Comparison of AI Implementation Models
| Feature | Traditional Consulting Model | IBM Enterprise Advantage (Asset-Based) |
|---|---|---|
| Primary Deliverable | Strategy decks and custom, one-off code | Reusable assets, platforms, and standards |
| Speed to Value | Slow (months to build from scratch) | Fast (weeks to deploy via existing assets) |
| Scalability | Linear (requires more consultants to scale) | Exponential (software-driven scaling) |
| Governance | Ad-hoc, project-specific rules | Built-in, systemic governance guardrails |
| Integration | Custom integration for each system | Pre-built connectors and architectural patterns |
| Vendor Dependency | High reliance on external teams for updates | Empowers internal teams to operate independently |
As AI systems become more agentic—taking actions rather than just summarizing text—governance becomes the single most critical factor for adoption. An AI agent that can execute financial transactions, modify codebases, or interact directly with customers poses a higher risk profile than a passive research tool.
IBM Enterprise Advantage places a heavy emphasis on this governance layer. By providing a "secured platform" and "shared standards," IBM aims to de-risk the deployment of autonomous agents. This aligns with the company’s broader ethos of "Trustworthy AI," ensuring that as models scale, they do not inherit or amplify biases, security vulnerabilities, or hallucinations.
For enterprise leaders, this governance-first approach is likely to be a significant selling point. The ability to audit AI workflows, track the decision-making lineage of agents, and enforce corporate policies at the platform level is essential for compliance in regulated industries such as finance, healthcare, and telecommunications.
The launch of IBM Enterprise Advantage marks a maturity milestone for the enterprise AI sector.
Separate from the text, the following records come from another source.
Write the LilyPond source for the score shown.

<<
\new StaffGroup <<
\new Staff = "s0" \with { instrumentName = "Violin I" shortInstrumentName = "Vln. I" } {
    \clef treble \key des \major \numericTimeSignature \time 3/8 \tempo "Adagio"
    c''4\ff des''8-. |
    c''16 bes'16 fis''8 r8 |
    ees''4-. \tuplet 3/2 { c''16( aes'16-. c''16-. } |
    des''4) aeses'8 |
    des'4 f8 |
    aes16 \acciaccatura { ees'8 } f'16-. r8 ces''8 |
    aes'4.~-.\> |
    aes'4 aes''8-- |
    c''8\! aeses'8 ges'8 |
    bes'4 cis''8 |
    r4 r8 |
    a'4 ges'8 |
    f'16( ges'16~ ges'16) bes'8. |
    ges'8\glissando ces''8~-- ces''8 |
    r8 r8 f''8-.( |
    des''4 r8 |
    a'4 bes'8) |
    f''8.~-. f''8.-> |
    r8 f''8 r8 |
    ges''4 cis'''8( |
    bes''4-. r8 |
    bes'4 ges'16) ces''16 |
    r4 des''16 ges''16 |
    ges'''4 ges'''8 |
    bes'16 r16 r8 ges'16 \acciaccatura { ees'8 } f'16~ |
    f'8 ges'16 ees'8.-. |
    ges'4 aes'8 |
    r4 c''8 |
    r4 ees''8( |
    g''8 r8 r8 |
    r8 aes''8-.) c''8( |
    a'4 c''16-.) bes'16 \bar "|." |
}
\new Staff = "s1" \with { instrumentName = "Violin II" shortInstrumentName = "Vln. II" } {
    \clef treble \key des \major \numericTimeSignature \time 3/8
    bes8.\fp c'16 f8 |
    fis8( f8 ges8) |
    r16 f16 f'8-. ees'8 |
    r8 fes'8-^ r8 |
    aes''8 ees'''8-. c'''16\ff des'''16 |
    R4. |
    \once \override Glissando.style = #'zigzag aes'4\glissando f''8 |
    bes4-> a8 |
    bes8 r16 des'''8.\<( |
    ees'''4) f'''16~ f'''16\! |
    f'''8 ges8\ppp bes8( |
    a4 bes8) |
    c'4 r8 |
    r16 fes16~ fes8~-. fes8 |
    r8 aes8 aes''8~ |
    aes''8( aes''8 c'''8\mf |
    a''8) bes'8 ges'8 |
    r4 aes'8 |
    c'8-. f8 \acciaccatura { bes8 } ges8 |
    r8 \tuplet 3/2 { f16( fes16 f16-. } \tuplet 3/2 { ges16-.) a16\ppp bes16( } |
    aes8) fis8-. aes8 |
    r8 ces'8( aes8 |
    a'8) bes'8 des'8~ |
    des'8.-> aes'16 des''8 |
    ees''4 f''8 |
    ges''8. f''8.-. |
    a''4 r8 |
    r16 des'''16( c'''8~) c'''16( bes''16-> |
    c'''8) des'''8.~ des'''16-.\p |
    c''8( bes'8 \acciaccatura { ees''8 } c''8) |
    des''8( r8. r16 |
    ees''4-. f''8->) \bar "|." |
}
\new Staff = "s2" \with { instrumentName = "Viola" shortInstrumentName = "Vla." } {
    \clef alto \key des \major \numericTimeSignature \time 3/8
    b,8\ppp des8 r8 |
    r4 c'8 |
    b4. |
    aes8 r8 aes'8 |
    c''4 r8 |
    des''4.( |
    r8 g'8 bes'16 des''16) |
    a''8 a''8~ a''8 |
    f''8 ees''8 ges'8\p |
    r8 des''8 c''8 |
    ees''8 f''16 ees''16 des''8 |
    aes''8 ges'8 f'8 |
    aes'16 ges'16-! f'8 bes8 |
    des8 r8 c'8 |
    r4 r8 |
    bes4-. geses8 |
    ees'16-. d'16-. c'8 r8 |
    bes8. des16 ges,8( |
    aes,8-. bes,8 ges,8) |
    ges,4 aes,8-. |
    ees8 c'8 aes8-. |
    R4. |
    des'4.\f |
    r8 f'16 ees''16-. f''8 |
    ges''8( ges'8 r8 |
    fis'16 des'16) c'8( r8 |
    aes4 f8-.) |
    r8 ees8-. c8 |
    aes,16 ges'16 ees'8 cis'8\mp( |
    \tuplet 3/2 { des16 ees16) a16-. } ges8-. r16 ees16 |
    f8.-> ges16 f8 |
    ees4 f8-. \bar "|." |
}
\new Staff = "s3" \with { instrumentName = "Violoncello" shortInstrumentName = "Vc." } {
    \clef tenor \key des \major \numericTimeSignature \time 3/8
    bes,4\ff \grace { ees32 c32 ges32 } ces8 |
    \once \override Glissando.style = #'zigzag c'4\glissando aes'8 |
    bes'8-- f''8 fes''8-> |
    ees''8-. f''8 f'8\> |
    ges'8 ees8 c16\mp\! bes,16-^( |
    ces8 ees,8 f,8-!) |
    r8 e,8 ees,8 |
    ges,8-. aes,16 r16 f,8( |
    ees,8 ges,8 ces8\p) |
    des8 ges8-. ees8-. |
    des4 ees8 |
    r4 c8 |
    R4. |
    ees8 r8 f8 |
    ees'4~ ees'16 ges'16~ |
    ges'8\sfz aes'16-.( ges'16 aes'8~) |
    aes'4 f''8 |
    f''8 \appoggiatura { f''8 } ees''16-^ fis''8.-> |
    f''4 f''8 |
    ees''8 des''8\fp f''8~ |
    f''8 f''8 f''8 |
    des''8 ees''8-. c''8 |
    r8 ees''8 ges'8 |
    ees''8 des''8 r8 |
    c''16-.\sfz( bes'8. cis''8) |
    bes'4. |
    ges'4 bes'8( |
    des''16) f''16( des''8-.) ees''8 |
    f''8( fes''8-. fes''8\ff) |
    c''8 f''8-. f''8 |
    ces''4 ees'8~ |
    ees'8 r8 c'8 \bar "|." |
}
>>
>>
It suggests that the market is moving past the initial hype cycle of generative AI and entering a phase of industrialization. Companies are no longer asking "what can AI do?" but rather "how do we run AI reliably at scale?"
By packaging its own internal success into a client-facing product, IBM is betting that the future of consulting lies not just in advice, but in enablement. For Creati.ai readers and the broader tech community, this underscores the growing importance of Digital Transformation strategies that prioritize platform building over isolated point solutions. As the era of Agentic AI unfolds, the winners will be those who can govern their digital workers as effectively as their human ones.